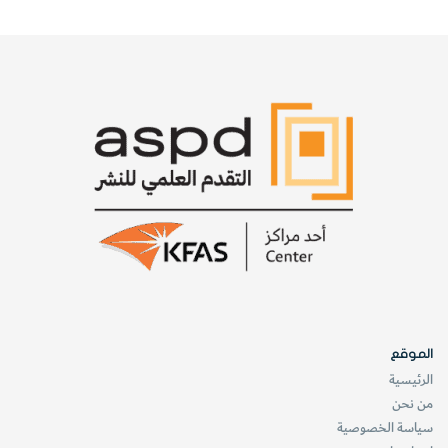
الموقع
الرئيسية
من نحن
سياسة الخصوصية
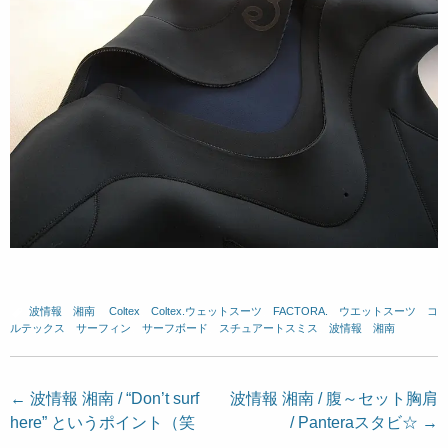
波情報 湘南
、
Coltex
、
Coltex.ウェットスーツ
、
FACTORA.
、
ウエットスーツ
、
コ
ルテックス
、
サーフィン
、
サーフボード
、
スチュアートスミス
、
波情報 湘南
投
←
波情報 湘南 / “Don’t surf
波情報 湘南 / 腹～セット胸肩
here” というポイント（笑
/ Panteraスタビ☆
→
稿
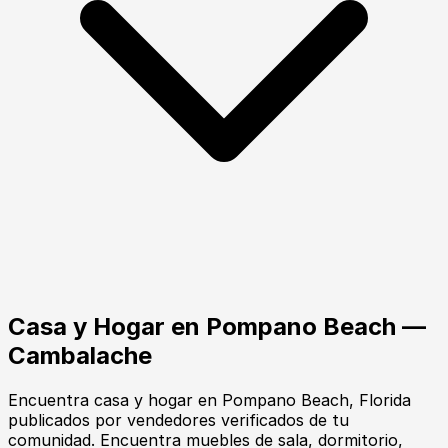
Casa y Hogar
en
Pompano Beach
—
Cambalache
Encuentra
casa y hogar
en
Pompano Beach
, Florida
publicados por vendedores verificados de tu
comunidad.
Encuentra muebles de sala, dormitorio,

* * *

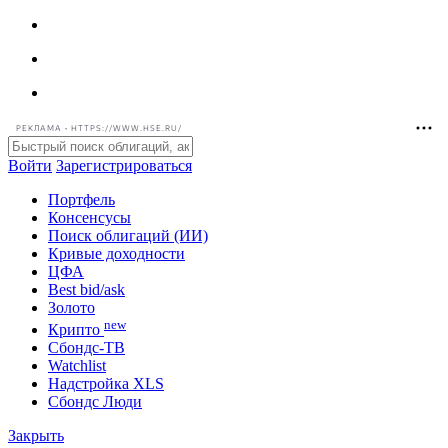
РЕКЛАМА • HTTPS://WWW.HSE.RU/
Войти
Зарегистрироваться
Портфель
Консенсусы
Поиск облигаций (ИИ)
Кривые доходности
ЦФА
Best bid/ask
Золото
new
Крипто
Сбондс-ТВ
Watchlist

* * *

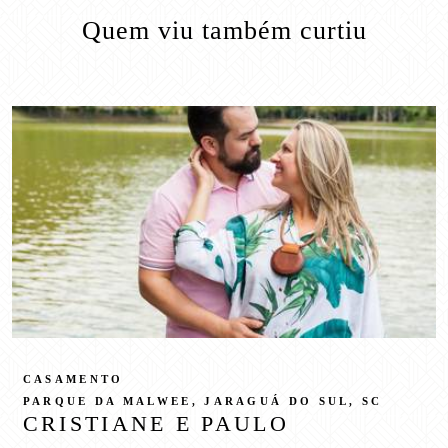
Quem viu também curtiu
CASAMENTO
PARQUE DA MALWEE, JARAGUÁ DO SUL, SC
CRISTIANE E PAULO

### Description of the task
Check each line of the preceding material for the word "Encuentra", then state how many lines contain it, with no other text.

### Written answer
2